(Source material)

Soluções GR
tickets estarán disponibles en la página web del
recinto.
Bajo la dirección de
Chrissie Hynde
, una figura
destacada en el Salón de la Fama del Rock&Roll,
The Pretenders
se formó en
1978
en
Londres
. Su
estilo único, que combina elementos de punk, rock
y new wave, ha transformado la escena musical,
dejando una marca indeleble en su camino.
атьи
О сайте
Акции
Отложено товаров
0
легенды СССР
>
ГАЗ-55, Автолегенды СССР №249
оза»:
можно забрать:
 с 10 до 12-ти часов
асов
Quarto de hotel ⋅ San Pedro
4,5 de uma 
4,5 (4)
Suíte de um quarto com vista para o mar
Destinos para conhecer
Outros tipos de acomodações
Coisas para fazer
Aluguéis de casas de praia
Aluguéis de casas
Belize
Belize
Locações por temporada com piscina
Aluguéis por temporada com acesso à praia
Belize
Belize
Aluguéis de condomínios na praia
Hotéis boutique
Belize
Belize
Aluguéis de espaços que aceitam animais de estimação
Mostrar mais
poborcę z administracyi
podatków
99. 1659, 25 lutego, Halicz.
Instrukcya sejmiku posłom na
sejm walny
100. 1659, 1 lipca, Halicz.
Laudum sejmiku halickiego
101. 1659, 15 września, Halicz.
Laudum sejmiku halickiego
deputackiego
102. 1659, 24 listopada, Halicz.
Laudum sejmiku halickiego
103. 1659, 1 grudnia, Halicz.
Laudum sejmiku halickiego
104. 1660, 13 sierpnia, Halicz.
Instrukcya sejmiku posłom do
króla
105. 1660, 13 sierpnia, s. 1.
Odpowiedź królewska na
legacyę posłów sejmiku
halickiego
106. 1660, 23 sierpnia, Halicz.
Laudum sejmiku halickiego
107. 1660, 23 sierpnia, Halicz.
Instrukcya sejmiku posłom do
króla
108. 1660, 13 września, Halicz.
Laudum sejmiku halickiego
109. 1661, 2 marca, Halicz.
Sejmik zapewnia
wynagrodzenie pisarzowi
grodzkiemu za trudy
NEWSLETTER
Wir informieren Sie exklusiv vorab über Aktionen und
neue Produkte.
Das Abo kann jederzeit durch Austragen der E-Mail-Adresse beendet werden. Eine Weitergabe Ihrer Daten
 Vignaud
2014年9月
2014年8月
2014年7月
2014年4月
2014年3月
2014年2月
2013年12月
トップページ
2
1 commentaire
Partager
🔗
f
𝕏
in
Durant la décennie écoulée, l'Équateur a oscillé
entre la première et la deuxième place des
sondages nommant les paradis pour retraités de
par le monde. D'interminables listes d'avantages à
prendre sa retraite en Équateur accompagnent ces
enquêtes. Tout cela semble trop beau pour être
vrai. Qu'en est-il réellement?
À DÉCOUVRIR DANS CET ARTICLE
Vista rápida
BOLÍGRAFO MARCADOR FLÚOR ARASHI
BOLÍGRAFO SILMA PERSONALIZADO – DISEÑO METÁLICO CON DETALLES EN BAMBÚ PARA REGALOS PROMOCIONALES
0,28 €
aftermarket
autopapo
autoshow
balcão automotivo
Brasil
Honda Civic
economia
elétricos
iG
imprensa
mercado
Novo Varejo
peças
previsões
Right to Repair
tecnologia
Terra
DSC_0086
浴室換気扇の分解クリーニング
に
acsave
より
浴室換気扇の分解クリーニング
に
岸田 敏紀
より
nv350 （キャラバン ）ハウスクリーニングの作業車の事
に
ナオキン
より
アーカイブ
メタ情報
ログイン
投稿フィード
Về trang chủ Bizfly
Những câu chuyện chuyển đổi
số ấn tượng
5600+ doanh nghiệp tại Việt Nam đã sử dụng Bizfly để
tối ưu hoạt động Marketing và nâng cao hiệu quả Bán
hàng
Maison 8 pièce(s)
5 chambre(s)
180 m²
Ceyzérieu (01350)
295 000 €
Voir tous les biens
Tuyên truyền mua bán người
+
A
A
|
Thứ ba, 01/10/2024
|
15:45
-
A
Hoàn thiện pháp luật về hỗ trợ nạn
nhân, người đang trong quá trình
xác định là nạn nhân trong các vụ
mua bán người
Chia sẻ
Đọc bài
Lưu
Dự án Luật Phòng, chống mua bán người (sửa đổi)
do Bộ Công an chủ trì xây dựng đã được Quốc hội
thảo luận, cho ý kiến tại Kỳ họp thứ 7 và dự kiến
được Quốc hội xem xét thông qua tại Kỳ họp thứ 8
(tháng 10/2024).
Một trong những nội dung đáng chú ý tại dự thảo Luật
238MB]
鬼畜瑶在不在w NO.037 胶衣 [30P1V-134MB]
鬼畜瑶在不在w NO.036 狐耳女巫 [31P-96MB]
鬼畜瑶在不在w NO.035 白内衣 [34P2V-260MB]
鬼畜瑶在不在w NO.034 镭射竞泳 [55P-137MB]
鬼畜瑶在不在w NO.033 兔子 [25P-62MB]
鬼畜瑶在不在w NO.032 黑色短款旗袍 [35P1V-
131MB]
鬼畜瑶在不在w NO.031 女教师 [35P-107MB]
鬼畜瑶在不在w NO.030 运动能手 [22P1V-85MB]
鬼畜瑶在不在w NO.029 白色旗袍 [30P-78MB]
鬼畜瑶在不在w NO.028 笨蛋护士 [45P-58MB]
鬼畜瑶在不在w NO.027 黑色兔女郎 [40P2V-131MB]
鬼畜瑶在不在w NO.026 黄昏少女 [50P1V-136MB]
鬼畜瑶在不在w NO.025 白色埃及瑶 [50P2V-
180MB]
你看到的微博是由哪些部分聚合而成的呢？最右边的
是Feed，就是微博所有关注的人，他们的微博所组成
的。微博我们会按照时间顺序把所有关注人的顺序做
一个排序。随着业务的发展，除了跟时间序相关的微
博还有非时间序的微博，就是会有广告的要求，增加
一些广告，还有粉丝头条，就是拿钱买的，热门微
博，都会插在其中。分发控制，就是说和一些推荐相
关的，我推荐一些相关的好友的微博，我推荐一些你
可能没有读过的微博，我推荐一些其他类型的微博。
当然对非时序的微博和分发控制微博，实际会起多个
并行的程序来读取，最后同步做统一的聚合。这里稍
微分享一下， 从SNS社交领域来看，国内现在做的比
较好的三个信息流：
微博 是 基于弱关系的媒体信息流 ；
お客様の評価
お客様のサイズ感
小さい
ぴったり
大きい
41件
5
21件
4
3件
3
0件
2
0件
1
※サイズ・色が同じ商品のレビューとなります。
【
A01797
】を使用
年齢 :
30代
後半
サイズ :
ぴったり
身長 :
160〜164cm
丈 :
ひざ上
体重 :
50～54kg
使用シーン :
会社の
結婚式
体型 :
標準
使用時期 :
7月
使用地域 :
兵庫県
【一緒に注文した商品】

(End Source material)

# Work instruction
Among the lines of the records, copy out each one that contains the word "người".

# Your response
Tuyên truyền mua bán người
nhân, người đang trong quá trình
mua bán người
Dự án Luật Phòng, chống mua bán người (sửa đổi)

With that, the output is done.